The development of modern medicine experienced a major leap forward in the nineteenth century because of advances in science and, since then, the evolution of scientific knowledge has pushed forward the growth of the modern pharmaceutical industry (Gribbin and Hook, 2004). The progress in human understanding of bacteriology and related subjects had replaced traditional knowledge of epidemiology and chemistry (Wikipedia, 2007a, “History of medicine”). The hygiene theory advocated by Ignaz Semmelweis (1818–1865) in 1847 paved the way for the germ theory of disease. The germ theory was put into practice later when, in 1865, British surgeon Joseph Lister discovered the principles of antisepsis (ibid.).
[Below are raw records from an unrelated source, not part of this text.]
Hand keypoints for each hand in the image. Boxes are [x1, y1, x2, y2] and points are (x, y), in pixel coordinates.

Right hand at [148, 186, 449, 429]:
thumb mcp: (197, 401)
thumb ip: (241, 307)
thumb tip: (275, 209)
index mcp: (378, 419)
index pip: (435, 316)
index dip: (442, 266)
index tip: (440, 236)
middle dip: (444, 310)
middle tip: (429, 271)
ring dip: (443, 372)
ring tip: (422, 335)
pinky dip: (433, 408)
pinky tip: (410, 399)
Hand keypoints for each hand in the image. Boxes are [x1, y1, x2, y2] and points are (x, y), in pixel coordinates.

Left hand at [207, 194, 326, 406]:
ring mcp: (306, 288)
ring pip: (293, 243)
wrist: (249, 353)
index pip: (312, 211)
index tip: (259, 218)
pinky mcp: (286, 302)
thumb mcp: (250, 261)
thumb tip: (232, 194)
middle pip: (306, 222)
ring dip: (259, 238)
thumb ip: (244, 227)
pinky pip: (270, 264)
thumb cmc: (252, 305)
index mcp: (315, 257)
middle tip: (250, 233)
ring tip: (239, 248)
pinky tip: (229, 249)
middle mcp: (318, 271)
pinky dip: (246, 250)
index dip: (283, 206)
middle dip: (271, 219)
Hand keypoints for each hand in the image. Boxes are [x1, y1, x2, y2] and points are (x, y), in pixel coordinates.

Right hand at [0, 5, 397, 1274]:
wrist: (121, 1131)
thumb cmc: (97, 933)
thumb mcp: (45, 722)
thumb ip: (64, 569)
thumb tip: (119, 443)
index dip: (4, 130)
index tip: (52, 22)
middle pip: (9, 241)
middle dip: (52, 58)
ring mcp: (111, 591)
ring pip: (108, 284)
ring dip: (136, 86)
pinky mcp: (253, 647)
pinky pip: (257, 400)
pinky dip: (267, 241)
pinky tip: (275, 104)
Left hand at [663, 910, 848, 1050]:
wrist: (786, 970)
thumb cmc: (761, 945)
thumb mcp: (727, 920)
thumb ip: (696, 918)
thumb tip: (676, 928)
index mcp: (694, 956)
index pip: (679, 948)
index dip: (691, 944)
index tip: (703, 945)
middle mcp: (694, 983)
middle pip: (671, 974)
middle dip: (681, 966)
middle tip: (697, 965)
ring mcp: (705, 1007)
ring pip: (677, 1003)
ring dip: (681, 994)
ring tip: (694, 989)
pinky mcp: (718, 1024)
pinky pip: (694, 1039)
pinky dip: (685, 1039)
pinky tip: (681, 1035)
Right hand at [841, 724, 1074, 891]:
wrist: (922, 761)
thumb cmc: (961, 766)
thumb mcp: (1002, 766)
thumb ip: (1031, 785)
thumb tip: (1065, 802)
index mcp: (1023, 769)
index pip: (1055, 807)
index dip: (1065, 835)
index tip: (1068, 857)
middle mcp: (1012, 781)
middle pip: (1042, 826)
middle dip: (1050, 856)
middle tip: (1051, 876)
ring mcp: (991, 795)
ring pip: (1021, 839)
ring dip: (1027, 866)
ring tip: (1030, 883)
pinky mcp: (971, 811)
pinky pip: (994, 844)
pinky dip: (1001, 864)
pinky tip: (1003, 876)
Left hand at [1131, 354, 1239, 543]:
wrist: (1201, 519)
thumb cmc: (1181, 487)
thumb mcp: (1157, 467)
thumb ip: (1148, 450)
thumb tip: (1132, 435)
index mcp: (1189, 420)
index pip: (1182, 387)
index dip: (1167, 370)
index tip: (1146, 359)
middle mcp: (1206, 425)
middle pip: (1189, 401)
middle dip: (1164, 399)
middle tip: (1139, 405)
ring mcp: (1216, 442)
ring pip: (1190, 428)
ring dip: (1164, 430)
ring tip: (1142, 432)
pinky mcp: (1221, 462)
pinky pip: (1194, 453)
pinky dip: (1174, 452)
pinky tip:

The discoveries made by Louis Pasteur that pinpointed microorganisms as a major cause of diseases gave birth to a major conceptual breakthrough in the making of therapeutics. Against this background, Pasteur’s invention of a vaccine against rabies in 1880 led to the success of other vaccine development (see Seppa, 18 and 25 December 1999). Pasteur’s experiments, which confirmed germ theory, had important implications for using scientific method in the making of medicine. This method was articulated in Pasteur’s book, An Introduction to the Study of Experimental Medicine in 1865. Pasteur and Robert Koch, who discovered tubercle bacillus in 1882, cholera bacillus in 1883, and Koch’s postulates, founded bacteriology (Wikipedia, 2007a).